Thursday 17th of November 2022

My mom used to tell me stories about friends who went through this and said always have everything in each persons name and only a few things joint to ensure you can build banking relationships on your own. I worked in banking from when I was 15-23 years old and learned a lot and saw this often. Glad you got back on track and climbed back to where you wanted to be!
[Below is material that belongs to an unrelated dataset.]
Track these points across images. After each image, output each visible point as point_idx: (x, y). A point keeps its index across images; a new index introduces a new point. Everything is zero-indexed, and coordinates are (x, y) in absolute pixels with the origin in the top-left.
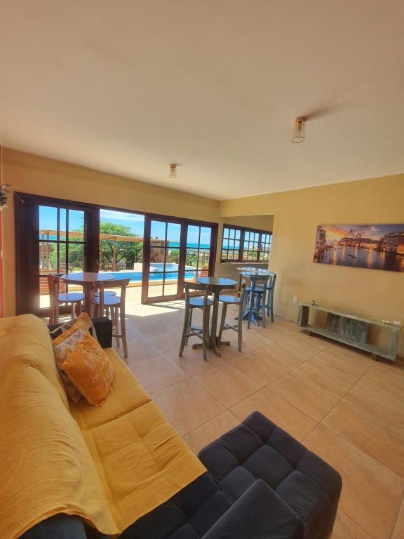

SN: I pay off a huge chunk of my cards but leave a small balance each month to “please the bank.” This is because the credit system is about “stewardship” vs. how well/fast you can repay, it’s also for the bank to earn money. They want to see what you’re going to do with what they give you. The bank never makes money from people who pay their balance in full every month. The bank also loses when people never pay. So when they see you repay everything before the end of the money, they secretly count it against you when applying to approve you for more credit. So if I have $500 in one month, before the month is done? I leave $50-$250 on a $5k card. Once it’s reported to the credit agency (that my utilization is between 1-10%) and the interest is paid to the bank, then I immediately pay it off. Yes, it’s costs you a bit in interest, but it gives you more leverage because the bank is still a business and the credit agencies still factor utilization in your score.

Lillie Marshall

Thursday 17th of November 2022

Thank you so much for taking the time to share this. I’ve edited the article to reflect this new insight. And kudos to you and your mother for helping educate others!

Jacob E

Tuesday 15th of November 2022

This is true not only of divorce but also passing of a spouse. In my work, I’ve seen surviving spouses have same issue.

Lillie Marshall

Tuesday 15th of November 2022

Extremely important point! I'm editing the conclusion of the article to include it.

Dave M

Tuesday 15th of November 2022

Thanks for sharing this practical information! And is it just me or does "Reconsideration Department" sound vaguely Orwellian…?

Lillie Marshall

Tuesday 15th of November 2022

Haha, totally! The whole experience of 10 years of my good work being erased was completely out of a Sci-Fi book!